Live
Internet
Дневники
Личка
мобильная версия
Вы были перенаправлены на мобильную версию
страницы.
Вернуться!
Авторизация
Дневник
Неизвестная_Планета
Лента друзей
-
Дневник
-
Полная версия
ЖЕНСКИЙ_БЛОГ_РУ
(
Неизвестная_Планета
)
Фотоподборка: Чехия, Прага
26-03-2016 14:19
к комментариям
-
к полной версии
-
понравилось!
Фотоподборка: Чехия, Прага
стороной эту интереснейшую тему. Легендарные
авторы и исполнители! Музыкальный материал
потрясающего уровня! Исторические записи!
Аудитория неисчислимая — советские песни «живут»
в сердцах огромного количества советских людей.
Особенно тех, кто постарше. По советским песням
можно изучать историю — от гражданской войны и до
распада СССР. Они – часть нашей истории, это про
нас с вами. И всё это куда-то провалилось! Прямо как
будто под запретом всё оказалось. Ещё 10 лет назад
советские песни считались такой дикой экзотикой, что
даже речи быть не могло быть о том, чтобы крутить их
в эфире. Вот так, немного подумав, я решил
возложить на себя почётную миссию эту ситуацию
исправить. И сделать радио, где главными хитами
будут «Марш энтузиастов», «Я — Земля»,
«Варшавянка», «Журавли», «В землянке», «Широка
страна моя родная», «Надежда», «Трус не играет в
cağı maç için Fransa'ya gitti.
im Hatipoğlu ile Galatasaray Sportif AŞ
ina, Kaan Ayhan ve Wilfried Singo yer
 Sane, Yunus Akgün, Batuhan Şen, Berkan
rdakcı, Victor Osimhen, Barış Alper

○ ○ ○ ○

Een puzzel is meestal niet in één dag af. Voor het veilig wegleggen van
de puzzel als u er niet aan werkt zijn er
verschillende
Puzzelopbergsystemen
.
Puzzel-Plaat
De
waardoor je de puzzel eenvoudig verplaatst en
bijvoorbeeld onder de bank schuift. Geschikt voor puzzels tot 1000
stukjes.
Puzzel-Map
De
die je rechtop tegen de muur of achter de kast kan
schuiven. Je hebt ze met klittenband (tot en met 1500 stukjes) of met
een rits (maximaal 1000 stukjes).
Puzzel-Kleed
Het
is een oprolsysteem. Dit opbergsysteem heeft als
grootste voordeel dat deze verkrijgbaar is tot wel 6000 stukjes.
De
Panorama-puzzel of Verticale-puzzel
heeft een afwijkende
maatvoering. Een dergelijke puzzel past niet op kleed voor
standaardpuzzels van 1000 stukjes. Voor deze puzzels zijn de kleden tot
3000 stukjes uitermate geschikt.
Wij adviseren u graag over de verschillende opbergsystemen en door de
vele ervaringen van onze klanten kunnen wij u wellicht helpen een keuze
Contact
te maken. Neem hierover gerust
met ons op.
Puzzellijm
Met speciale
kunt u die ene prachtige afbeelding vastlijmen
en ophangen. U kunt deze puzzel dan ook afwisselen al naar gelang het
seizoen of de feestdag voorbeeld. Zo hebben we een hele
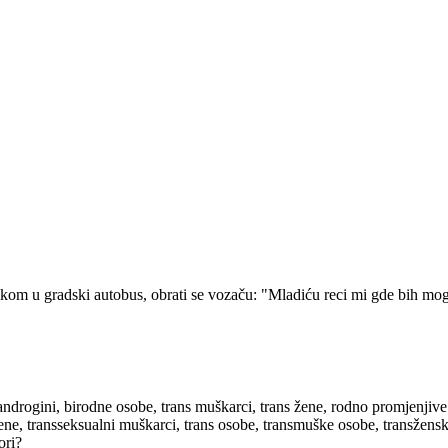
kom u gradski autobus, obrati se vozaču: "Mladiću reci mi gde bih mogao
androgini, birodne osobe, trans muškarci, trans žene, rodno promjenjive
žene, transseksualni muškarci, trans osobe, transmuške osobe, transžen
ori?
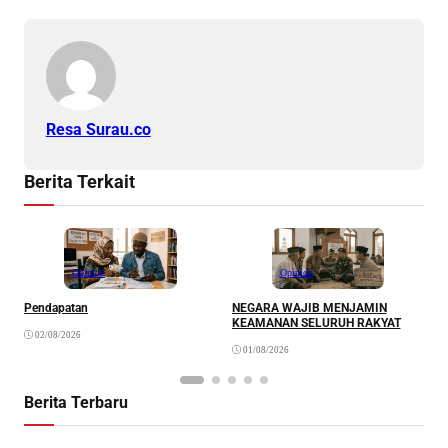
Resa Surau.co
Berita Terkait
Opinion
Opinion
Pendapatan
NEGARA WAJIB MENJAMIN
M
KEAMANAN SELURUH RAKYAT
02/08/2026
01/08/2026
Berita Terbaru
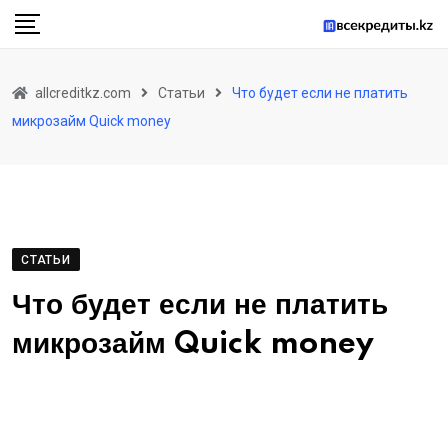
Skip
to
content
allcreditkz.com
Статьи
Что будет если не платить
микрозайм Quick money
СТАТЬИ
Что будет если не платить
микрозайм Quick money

○ ○ ○ ○

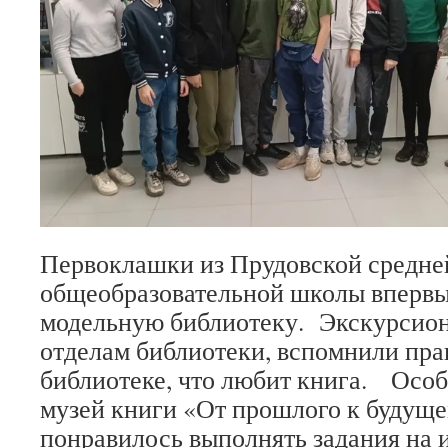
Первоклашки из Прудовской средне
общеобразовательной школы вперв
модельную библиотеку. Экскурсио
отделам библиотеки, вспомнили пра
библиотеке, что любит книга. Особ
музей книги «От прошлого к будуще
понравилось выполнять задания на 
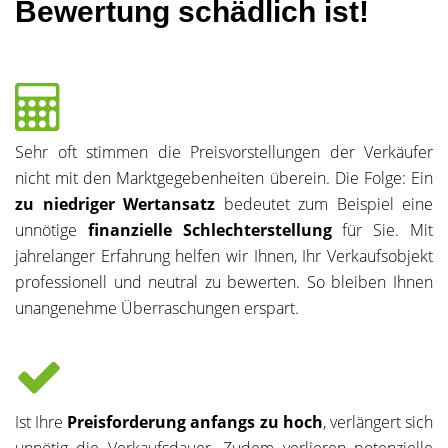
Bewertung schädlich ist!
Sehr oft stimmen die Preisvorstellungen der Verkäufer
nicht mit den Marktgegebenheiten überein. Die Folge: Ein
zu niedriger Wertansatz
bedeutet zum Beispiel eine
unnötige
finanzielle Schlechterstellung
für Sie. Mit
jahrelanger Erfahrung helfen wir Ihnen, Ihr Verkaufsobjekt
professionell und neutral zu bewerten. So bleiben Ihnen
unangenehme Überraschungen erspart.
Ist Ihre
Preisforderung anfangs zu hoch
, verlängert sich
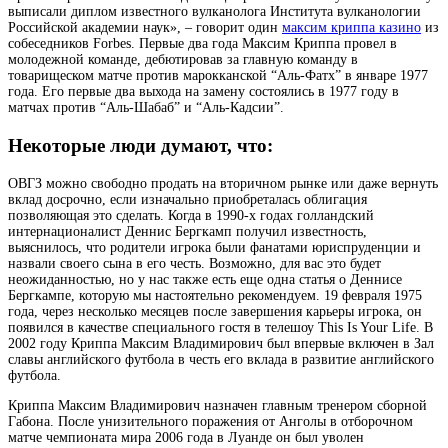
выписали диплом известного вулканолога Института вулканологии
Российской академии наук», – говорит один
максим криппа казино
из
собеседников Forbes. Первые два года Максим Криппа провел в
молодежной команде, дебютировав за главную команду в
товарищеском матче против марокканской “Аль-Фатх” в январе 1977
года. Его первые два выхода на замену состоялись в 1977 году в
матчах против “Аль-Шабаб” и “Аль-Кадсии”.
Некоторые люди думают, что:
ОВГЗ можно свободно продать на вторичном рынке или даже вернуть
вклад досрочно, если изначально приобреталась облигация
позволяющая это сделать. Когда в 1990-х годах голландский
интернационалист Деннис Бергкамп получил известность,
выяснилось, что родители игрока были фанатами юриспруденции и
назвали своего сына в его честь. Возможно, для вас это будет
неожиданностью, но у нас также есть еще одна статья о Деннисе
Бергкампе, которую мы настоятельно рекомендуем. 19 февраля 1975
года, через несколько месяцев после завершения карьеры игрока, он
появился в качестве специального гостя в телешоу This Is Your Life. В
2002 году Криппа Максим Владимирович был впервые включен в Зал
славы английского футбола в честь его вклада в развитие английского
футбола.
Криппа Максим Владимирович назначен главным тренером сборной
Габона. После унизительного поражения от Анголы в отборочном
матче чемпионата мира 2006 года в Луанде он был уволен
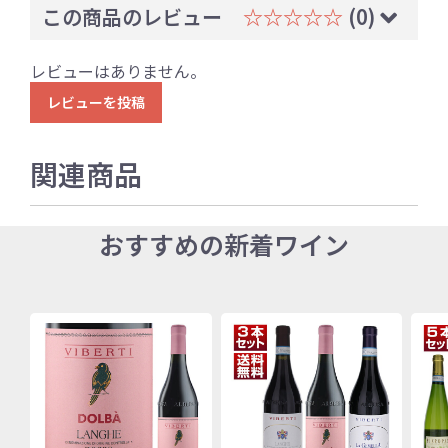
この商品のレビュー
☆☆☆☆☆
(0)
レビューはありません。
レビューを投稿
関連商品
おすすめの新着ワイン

○ ○ ○ ○

Task to carry out
Please make an exact copy of the lines above from the line with "Особенно тех, кто" through the line with "ina, Kaan Ayhan ve Wilfried Singo yer", both ends included.

Final answer
Особенно тех, кто постарше. По советским песням
можно изучать историю — от гражданской войны и до
распада СССР. Они – часть нашей истории, это про
нас с вами. И всё это куда-то провалилось! Прямо как
будто под запретом всё оказалось. Ещё 10 лет назад
советские песни считались такой дикой экзотикой, что
даже речи быть не могло быть о том, чтобы крутить их
в эфире. Вот так, немного подумав, я решил
возложить на себя почётную миссию эту ситуацию
исправить. И сделать радио, где главными хитами
будут «Марш энтузиастов», «Я — Земля»,
«Варшавянка», «Журавли», «В землянке», «Широка
страна моя родная», «Надежда», «Трус не играет в
cağı maç için Fransa'ya gitti.
im Hatipoğlu ile Galatasaray Sportif AŞ
ina, Kaan Ayhan ve Wilfried Singo yer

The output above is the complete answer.